Look through the material below and count the lines that hold "être". Give that number by itself.
====== Working data
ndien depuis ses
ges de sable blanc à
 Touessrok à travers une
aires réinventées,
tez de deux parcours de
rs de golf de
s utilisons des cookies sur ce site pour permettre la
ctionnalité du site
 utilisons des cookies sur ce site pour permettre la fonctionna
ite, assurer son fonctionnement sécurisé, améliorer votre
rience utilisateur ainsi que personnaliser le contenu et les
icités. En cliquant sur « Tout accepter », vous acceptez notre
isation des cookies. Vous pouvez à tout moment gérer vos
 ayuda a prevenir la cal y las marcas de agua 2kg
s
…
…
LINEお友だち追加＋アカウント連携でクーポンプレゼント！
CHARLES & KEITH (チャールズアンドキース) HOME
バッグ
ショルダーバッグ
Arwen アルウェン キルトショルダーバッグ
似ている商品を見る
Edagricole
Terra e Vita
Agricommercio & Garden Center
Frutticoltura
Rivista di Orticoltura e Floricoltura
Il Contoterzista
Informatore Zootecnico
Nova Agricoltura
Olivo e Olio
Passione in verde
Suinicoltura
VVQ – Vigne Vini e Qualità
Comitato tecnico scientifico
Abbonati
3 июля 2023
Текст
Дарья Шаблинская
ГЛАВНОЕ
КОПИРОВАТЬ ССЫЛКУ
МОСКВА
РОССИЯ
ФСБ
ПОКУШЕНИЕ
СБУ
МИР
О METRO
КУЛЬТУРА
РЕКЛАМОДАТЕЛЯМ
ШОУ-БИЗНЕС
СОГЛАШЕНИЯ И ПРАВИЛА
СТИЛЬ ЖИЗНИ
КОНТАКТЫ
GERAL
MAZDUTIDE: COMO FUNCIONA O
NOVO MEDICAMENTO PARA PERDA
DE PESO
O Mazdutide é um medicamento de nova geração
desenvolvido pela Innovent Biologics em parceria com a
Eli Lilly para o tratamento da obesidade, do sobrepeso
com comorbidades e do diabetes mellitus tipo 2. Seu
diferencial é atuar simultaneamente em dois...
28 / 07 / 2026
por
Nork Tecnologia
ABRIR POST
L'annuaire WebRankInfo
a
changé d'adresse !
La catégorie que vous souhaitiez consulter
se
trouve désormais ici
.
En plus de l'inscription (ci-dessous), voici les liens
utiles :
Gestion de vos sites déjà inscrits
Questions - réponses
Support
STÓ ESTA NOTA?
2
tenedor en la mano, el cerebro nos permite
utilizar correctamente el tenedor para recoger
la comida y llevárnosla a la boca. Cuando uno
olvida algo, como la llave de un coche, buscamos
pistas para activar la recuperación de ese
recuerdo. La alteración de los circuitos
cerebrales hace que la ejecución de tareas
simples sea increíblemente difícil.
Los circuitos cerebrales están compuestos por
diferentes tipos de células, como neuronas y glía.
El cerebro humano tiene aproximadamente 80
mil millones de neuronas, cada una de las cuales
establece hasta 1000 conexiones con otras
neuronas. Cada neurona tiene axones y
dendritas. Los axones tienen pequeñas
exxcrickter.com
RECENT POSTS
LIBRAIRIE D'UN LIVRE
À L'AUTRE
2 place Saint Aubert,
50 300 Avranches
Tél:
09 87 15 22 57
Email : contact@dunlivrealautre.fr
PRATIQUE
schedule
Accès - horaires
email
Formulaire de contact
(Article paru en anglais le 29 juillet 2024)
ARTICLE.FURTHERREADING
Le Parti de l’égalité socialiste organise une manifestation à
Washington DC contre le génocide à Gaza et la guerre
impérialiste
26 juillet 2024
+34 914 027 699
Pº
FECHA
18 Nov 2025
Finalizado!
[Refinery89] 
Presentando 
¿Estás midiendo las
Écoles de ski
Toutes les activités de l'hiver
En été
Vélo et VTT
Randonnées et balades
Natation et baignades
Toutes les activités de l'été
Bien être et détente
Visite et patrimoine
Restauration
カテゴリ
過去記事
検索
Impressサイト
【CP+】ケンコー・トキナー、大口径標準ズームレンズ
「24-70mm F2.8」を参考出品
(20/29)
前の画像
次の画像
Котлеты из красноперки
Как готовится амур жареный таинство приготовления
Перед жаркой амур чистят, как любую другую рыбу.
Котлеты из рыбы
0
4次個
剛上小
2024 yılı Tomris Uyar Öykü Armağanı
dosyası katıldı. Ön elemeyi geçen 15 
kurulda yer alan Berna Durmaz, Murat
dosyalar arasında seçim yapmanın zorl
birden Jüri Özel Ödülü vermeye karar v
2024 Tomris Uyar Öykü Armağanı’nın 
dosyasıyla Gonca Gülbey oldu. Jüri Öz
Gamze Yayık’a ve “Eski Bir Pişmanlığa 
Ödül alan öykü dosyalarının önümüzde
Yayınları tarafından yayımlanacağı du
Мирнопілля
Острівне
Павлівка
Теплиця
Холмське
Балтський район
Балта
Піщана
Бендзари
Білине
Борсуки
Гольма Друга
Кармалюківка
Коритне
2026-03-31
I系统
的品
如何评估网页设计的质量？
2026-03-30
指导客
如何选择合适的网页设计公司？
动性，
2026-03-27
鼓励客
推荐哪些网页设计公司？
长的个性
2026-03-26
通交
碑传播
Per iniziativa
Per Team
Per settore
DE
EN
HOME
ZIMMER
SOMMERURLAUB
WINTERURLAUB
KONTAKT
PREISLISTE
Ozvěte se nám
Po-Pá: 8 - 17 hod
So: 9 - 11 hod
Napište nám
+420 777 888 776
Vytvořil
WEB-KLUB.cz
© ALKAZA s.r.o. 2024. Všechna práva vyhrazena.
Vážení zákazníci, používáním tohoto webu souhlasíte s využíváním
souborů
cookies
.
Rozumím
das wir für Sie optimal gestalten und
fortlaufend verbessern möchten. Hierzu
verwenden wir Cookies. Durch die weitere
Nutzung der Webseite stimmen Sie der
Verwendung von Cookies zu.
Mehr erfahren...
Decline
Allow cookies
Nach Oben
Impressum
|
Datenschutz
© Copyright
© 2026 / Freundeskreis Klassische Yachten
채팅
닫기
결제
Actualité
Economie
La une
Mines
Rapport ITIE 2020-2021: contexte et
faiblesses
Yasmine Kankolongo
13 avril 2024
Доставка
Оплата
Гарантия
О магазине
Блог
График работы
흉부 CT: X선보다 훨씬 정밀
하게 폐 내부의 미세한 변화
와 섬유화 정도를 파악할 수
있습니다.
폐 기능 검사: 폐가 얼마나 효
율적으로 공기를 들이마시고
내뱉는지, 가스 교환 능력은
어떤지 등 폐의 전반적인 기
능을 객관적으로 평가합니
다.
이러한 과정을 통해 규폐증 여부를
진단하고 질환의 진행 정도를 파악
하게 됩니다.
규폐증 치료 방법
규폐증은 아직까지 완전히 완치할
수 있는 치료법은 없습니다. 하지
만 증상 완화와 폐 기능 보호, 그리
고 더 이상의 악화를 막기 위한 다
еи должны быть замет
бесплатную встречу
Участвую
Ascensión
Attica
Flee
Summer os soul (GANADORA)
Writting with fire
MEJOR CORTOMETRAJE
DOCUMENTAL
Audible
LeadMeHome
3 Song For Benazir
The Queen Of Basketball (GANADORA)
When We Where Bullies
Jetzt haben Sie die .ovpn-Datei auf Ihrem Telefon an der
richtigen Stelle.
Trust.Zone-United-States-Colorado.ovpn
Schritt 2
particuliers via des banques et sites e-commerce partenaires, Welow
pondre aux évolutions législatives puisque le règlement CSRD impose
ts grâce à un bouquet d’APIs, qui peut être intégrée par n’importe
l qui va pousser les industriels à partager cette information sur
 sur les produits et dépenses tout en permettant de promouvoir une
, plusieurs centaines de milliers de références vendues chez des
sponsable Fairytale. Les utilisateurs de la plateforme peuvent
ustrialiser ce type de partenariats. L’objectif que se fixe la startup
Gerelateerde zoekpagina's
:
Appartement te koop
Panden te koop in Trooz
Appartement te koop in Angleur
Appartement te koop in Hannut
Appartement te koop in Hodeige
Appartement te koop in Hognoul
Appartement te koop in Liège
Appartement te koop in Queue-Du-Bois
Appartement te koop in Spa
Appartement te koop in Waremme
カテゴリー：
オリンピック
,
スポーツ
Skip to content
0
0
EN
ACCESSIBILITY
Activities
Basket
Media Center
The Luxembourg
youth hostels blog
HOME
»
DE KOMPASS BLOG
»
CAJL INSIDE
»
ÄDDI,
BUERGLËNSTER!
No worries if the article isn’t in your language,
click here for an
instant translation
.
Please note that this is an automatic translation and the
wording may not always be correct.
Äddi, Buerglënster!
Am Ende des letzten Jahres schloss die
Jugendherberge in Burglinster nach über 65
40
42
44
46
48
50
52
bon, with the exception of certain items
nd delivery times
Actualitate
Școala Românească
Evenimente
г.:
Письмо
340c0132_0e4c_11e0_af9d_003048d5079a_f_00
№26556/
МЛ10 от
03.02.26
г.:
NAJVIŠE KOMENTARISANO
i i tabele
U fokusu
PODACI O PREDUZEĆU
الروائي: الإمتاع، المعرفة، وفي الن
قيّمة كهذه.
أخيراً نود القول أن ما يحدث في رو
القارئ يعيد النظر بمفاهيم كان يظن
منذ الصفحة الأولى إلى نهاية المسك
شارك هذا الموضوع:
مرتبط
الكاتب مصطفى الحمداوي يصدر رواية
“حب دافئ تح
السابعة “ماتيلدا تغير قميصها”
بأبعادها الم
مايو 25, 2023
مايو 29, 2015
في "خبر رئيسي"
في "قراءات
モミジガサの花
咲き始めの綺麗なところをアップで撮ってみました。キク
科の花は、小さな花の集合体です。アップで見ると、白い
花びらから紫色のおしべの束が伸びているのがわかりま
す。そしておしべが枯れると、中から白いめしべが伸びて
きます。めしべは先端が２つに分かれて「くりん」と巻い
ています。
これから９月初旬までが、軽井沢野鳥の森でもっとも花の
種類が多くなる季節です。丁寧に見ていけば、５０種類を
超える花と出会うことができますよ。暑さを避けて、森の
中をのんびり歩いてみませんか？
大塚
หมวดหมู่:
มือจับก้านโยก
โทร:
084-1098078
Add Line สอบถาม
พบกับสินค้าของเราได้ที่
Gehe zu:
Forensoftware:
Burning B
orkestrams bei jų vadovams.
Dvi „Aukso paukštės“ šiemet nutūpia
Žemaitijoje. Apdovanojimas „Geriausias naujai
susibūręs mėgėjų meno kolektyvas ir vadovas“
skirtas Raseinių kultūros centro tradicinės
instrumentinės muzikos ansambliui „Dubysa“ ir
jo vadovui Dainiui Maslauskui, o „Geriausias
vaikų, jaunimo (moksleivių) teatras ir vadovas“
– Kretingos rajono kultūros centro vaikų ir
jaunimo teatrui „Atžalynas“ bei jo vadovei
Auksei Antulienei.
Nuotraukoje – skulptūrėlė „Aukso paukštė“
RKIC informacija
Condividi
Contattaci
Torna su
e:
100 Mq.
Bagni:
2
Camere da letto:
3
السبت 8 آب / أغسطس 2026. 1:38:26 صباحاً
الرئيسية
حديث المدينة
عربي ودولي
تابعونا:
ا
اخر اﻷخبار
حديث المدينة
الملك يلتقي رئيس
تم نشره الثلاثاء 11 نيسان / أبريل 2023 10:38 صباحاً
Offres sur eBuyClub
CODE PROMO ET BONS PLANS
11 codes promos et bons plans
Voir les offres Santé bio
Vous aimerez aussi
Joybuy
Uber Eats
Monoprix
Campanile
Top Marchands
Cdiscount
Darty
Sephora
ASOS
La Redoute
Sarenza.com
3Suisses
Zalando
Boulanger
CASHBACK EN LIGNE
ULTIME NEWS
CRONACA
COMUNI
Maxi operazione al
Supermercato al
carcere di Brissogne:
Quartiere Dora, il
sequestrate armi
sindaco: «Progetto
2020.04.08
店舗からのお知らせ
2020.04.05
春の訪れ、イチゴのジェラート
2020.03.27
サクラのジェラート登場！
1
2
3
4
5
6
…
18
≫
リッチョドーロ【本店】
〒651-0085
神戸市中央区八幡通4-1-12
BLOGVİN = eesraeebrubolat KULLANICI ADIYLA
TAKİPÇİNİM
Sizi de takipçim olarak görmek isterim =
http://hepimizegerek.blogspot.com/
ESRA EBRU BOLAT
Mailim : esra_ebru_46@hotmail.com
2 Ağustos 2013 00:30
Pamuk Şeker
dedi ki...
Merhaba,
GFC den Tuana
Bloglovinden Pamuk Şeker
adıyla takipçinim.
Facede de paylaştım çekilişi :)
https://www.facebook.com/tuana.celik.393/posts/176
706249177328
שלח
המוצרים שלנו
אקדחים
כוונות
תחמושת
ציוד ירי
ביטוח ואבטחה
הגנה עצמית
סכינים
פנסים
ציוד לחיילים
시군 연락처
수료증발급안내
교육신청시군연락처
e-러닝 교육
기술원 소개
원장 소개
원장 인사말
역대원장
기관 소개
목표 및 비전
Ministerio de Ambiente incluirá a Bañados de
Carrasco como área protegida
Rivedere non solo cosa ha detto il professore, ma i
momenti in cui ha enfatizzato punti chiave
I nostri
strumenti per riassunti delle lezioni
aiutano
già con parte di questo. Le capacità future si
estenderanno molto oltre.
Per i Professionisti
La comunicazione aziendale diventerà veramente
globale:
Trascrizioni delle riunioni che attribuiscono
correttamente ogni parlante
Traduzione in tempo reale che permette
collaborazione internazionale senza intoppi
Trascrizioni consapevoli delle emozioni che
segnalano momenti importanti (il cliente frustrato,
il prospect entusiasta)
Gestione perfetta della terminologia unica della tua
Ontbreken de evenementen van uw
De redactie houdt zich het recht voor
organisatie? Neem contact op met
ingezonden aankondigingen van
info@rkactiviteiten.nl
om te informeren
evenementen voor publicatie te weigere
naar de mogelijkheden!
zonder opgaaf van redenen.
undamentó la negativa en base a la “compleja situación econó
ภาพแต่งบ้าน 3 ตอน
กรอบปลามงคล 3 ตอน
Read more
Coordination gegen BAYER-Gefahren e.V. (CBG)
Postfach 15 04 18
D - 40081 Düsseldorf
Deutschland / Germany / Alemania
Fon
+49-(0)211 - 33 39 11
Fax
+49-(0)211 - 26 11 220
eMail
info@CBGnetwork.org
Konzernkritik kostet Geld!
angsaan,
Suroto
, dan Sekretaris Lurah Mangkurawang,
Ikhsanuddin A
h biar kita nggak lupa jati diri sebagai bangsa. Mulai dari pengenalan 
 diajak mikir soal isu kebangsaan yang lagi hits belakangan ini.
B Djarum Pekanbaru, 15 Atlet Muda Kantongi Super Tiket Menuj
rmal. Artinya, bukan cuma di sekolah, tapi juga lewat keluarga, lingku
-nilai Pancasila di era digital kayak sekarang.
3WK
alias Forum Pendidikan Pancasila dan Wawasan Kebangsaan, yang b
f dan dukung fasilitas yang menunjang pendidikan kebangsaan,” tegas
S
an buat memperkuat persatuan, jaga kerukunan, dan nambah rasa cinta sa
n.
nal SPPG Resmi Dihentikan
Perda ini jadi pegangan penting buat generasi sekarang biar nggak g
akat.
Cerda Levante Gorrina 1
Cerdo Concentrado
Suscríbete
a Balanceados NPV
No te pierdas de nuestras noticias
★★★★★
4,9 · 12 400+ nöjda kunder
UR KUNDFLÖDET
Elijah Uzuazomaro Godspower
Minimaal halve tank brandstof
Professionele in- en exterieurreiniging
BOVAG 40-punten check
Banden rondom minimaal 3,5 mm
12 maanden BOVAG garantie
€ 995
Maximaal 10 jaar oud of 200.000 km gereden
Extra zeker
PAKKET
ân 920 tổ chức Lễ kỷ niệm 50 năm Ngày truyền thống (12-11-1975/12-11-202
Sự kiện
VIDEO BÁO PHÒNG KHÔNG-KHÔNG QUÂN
============
Answer to this exercise: 2